* _ASSIGNMENT_:
Retype, without changes, every line from the line that contains "vfov_deg: 45.5" through the final line of the records. Exclude pictures.

* _INFORMATION SHOWN_:

- - - -

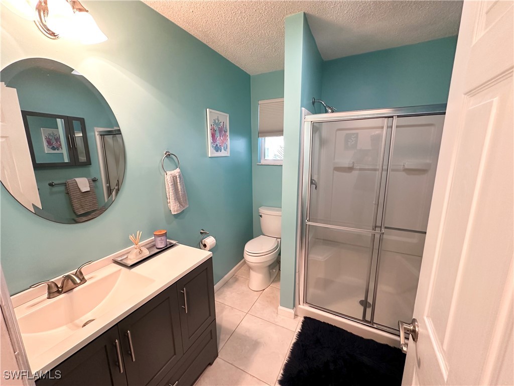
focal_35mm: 14
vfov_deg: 85.7
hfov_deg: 102.1
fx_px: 208
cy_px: 193
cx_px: 257
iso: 250
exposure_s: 1/60
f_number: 2.2
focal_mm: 2.22
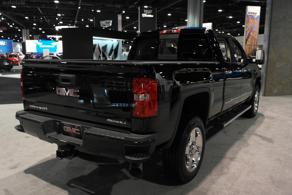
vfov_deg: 43.6
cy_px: 98
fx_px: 243
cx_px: 146
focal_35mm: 30
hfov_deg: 61.9
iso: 400
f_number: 3.5
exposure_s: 1/20
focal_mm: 20
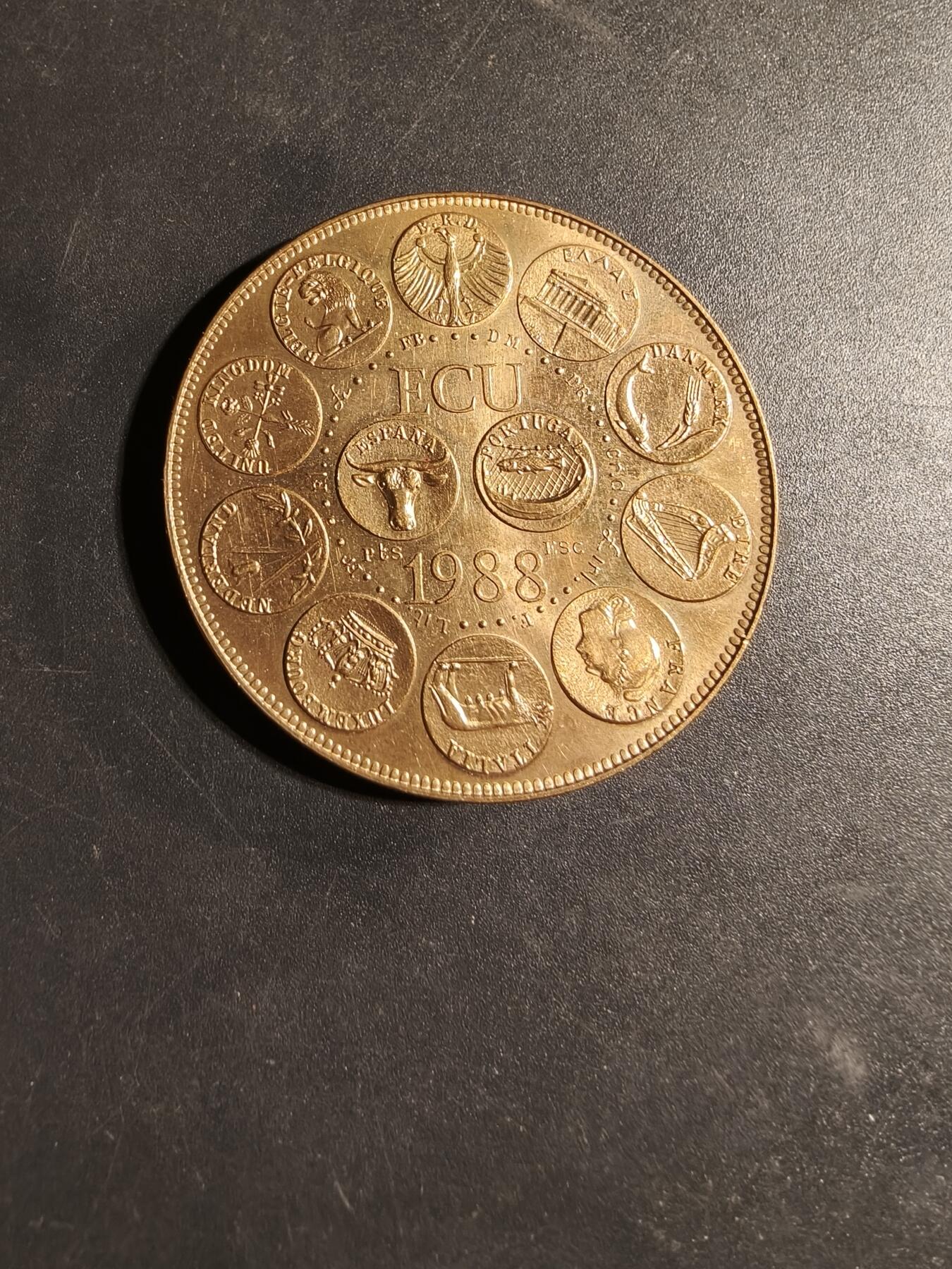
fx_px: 843
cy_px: 634
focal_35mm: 23
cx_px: 476
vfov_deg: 73.9
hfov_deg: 58.9
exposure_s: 1/100
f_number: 2
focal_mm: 2.32
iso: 125
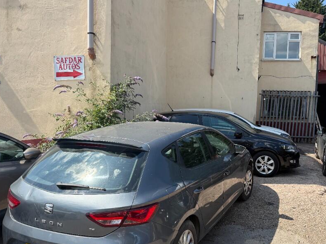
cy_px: 124
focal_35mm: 31
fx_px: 292
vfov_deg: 45.5
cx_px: 205
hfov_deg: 57.6
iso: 100
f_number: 1.78
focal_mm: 6.76
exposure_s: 1/3145
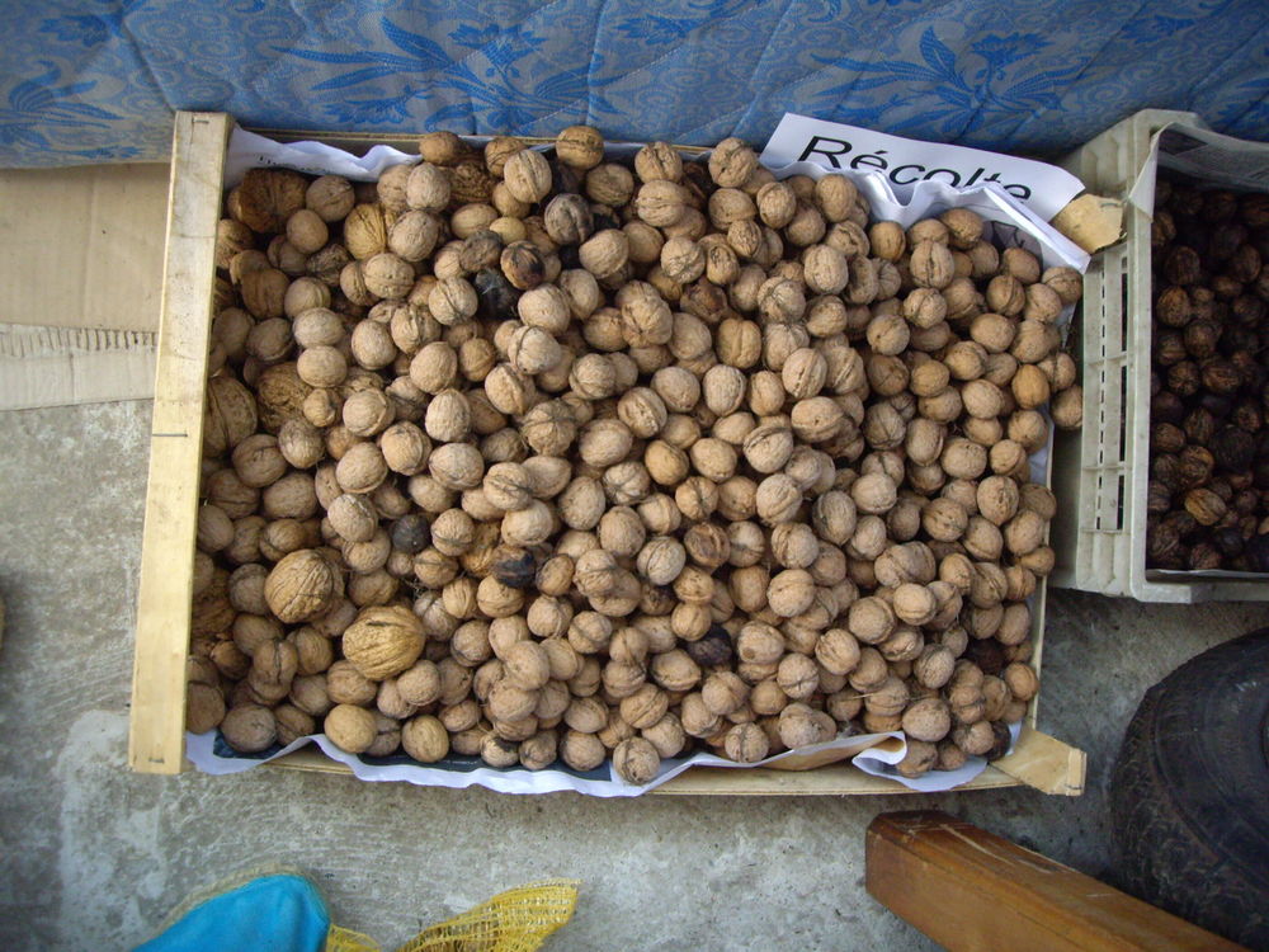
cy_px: 476
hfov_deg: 49.0
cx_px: 634
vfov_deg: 37.7
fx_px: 1393
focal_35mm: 38
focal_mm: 6.2
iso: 200
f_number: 2.7
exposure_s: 1/15
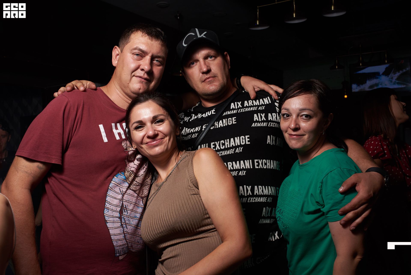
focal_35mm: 35
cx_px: 206
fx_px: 400
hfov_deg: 54.4
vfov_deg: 37.9
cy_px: 138
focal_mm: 35
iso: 250
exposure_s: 1/160
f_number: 8
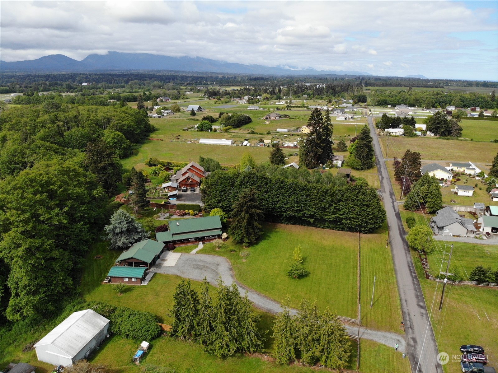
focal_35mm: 24
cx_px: 249
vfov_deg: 56.8
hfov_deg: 71.6
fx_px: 345
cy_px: 186
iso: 100
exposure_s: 1/838
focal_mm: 4.5
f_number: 2.8
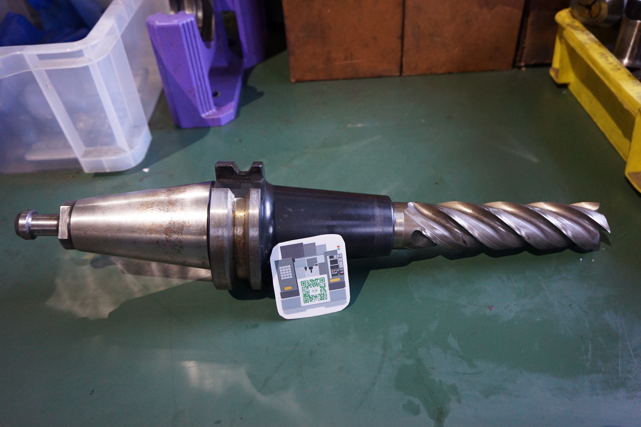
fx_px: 507
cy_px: 214
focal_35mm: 28
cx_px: 320
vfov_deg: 45.7
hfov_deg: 64.6
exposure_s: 1/60
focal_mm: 19
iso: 1600
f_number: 4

- - - -

* _RESPONSE_:
vfov_deg: 45.5
cx_px: 205
hfov_deg: 57.6
iso: 100
f_number: 1.78
focal_mm: 6.76
exposure_s: 1/3145
cy_px: 476
hfov_deg: 49.0
cx_px: 634
vfov_deg: 37.7
fx_px: 1393
focal_35mm: 38
focal_mm: 6.2
iso: 200
f_number: 2.7
exposure_s: 1/15
focal_35mm: 35
cx_px: 206
fx_px: 400
hfov_deg: 54.4
vfov_deg: 37.9
cy_px: 138
focal_mm: 35
iso: 250
exposure_s: 1/160
f_number: 8
focal_35mm: 24
cx_px: 249
vfov_deg: 56.8
hfov_deg: 71.6
fx_px: 345
cy_px: 186
iso: 100
exposure_s: 1/838
focal_mm: 4.5
f_number: 2.8
fx_px: 507
cy_px: 214
focal_35mm: 28
cx_px: 320
vfov_deg: 45.7
hfov_deg: 64.6
exposure_s: 1/60
focal_mm: 19
iso: 1600
f_number: 4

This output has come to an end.